Task prompt :: Would you reproduce, word for word, only the lines running from the top of the data through the line containing "wire [31:0] data_o;", and none of the pictures?

Data extracts ::
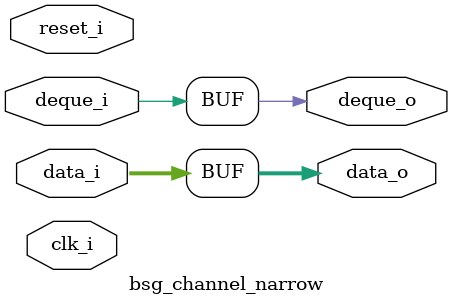
<source format=v>


module top
(
  clk_i,
  reset_i,
  data_i,
  deque_o,
  data_o,
  deque_i
);

  input [31:0] data_i;
  output [31:0] data_o;
  input clk_i;
  input reset_i;
  input deque_i;
  output deque_o;

  bsg_channel_narrow
  wrapper
  (
    .data_i(data_i),
    .data_o(data_o),
    .clk_i(clk_i),
    .reset_i(reset_i),
    .deque_i(deque_i),
    .deque_o(deque_o)
  );


endmodule



module bsg_channel_narrow
(
  clk_i,
  reset_i,
  data_i,
  deque_o,
  data_o,
  deque_i
);

  input [31:0] data_i;
  output [31:0] data_o;
  input clk_i;
  input reset_i;
  input deque_i;
  output deque_o;
  wire [31:0] data_o;
  wire deque_o;
  assign deque_o = deque_i;
  assign data_o[31] = data_i[31];
  assign data_o[30] = data_i[30];
  assign data_o[29] = data_i[29];
  assign data_o[28] = data_i[28];
  assign data_o[27] = data_i[27];
  assign data_o[26] = data_i[26];
  assign data_o[25] = data_i[25];
  assign data_o[24] = data_i[24];
  assign data_o[23] = data_i[23];
  assign data_o[22] = data_i[22];
  assign data_o[21] = data_i[21];
  assign data_o[20] = data_i[20];
  assign data_o[19] = data_i[19];
  assign data_o[18] = data_i[18];
  assign data_o[17] = data_i[17];
  assign data_o[16] = data_i[16];
  assign data_o[15] = data_i[15];
  assign data_o[14] = data_i[14];
  assign data_o[13] = data_i[13];
  assign data_o[12] = data_i[12];
  assign data_o[11] = data_i[11];
  assign data_o[10] = data_i[10];
  assign data_o[9] = data_i[9];
  assign data_o[8] = data_i[8];
  assign data_o[7] = data_i[7];
  assign data_o[6] = data_i[6];
  assign data_o[5] = data_i[5];
  assign data_o[4] = data_i[4];
  assign data_o[3] = data_i[3];
  assign data_o[2] = data_i[2];
  assign data_o[1] = data_i[1];
  assign data_o[0] = data_i[0];

endmodule


</source>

Reply ::
<source format=v>


module top
(
  clk_i,
  reset_i,
  data_i,
  deque_o,
  data_o,
  deque_i
);

  input [31:0] data_i;
  output [31:0] data_o;
  input clk_i;
  input reset_i;
  input deque_i;
  output deque_o;

  bsg_channel_narrow
  wrapper
  (
    .data_i(data_i),
    .data_o(data_o),
    .clk_i(clk_i),
    .reset_i(reset_i),
    .deque_i(deque_i),
    .deque_o(deque_o)
  );


endmodule



module bsg_channel_narrow
(
  clk_i,
  reset_i,
  data_i,
  deque_o,
  data_o,
  deque_i
);

  input [31:0] data_i;
  output [31:0] data_o;
  input clk_i;
  input reset_i;
  input deque_i;
  output deque_o;
  wire [31:0] data_o;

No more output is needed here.